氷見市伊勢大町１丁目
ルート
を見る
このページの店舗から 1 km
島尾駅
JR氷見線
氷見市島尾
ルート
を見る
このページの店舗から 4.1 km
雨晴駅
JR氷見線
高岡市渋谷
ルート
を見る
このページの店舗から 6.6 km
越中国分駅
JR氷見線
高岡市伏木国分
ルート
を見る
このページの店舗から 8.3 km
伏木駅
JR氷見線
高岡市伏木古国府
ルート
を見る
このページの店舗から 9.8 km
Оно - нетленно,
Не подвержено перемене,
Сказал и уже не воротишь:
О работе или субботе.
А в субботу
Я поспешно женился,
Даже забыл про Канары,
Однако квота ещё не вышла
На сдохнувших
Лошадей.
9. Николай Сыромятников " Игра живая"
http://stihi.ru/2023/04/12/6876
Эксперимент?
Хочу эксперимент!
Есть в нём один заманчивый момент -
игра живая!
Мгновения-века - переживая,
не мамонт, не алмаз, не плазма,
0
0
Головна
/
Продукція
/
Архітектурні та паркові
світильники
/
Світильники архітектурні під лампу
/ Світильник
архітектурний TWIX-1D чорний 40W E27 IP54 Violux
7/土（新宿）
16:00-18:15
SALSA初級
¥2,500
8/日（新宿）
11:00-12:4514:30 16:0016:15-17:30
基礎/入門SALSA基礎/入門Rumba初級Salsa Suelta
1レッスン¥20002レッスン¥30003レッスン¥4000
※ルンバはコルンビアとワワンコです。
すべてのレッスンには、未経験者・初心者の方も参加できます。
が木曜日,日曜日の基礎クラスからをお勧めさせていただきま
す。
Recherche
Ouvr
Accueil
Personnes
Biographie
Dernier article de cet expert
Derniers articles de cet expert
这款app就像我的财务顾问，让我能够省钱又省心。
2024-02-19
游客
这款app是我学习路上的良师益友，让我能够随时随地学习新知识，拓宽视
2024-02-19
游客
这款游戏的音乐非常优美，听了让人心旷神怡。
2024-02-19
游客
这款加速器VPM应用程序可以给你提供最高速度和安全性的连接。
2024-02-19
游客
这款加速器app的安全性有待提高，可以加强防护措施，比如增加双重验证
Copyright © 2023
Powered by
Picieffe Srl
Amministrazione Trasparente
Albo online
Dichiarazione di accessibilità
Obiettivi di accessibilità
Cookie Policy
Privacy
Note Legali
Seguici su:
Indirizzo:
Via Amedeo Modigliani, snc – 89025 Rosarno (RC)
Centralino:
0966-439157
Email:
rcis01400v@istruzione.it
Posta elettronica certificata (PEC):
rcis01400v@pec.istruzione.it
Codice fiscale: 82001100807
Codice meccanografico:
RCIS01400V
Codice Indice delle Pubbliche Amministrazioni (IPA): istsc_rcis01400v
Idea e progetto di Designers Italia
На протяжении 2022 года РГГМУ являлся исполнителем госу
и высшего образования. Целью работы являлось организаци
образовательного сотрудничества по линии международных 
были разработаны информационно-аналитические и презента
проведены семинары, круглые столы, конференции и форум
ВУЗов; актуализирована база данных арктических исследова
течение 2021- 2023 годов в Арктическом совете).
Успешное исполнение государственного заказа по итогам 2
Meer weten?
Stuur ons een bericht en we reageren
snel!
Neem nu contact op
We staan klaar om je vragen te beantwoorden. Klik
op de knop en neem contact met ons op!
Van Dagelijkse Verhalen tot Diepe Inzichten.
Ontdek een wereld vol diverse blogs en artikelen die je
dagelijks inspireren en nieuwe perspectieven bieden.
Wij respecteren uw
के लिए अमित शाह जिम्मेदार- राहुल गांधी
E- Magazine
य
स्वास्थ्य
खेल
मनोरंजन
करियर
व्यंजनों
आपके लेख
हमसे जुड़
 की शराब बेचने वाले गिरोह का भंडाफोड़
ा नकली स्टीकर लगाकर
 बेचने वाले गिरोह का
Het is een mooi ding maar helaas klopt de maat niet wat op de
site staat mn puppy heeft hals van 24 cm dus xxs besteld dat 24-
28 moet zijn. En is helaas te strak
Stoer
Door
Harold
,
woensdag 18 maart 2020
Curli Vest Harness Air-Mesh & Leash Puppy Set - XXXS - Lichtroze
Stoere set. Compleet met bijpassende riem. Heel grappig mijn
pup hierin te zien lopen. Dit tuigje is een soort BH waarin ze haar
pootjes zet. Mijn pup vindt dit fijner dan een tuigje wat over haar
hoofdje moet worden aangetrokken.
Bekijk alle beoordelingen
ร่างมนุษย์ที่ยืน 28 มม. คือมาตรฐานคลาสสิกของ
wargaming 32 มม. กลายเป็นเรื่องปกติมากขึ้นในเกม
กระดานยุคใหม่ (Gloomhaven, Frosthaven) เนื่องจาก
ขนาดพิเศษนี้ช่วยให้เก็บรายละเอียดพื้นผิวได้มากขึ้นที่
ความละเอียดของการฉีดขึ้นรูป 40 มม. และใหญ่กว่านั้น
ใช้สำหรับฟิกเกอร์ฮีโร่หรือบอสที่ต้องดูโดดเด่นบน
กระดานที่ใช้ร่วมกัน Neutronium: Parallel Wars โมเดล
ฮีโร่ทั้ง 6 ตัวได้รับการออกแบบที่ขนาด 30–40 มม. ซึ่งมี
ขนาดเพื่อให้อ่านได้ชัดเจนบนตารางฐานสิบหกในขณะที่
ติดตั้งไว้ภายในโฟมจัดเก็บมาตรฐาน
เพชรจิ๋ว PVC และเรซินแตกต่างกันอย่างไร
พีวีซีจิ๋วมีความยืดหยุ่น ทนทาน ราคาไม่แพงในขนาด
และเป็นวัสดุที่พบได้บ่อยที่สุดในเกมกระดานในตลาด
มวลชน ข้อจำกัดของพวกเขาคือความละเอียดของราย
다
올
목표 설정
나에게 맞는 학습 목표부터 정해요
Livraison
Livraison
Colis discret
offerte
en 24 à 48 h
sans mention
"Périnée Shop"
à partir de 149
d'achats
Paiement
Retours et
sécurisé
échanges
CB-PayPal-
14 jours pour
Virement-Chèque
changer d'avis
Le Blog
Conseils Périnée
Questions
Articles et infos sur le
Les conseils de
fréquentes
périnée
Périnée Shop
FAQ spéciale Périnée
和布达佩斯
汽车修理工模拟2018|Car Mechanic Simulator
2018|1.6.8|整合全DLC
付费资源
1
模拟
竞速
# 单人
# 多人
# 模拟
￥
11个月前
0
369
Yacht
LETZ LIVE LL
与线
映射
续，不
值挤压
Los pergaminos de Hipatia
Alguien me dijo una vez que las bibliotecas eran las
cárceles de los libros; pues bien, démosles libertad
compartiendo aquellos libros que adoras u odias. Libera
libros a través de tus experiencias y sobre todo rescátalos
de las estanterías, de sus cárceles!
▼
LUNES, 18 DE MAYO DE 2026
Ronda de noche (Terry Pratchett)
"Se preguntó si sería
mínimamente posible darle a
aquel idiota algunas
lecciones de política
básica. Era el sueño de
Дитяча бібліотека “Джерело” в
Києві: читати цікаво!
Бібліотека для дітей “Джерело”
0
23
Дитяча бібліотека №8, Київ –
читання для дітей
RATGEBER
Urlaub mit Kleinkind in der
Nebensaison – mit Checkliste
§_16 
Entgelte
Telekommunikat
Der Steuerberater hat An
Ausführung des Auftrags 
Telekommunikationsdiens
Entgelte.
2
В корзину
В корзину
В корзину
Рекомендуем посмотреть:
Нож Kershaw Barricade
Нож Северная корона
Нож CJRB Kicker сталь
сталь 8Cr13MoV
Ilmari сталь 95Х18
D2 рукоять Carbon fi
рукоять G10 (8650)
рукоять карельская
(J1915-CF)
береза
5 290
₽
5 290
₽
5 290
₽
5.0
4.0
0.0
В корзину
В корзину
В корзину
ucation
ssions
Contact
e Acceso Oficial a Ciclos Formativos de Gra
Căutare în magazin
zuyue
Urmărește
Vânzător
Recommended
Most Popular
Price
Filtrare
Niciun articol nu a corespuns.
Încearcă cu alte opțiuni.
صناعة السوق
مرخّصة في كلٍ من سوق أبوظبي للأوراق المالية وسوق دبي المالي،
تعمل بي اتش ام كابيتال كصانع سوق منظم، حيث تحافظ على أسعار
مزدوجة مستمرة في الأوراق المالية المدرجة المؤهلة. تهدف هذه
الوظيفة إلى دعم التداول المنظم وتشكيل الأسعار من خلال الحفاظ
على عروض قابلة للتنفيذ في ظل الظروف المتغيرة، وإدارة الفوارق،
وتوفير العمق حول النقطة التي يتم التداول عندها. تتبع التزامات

### Description of the task
Please reproduce the material starting at its beginning and ending at the line containing "Есть в нём один", renaming every "ルート" to "経路" and leaving everything else unchanged.

### Written response
氷見市伊勢大町１丁目
経路
を見る
このページの店舗から 1 km
島尾駅
JR氷見線
氷見市島尾
経路
を見る
このページの店舗から 4.1 km
雨晴駅
JR氷見線
高岡市渋谷
経路
を見る
このページの店舗から 6.6 km
越中国分駅
JR氷見線
高岡市伏木国分
経路
を見る
このページの店舗から 8.3 km
伏木駅
JR氷見線
高岡市伏木古国府
経路
を見る
このページの店舗から 9.8 km
Оно - нетленно,
Не подвержено перемене,
Сказал и уже не воротишь:
О работе или субботе.
А в субботу
Я поспешно женился,
Даже забыл про Канары,
Однако квота ещё не вышла
На сдохнувших
Лошадей.
9. Николай Сыромятников " Игра живая"
http://stihi.ru/2023/04/12/6876
Эксперимент?
Хочу эксперимент!
Есть в нём один заманчивый момент -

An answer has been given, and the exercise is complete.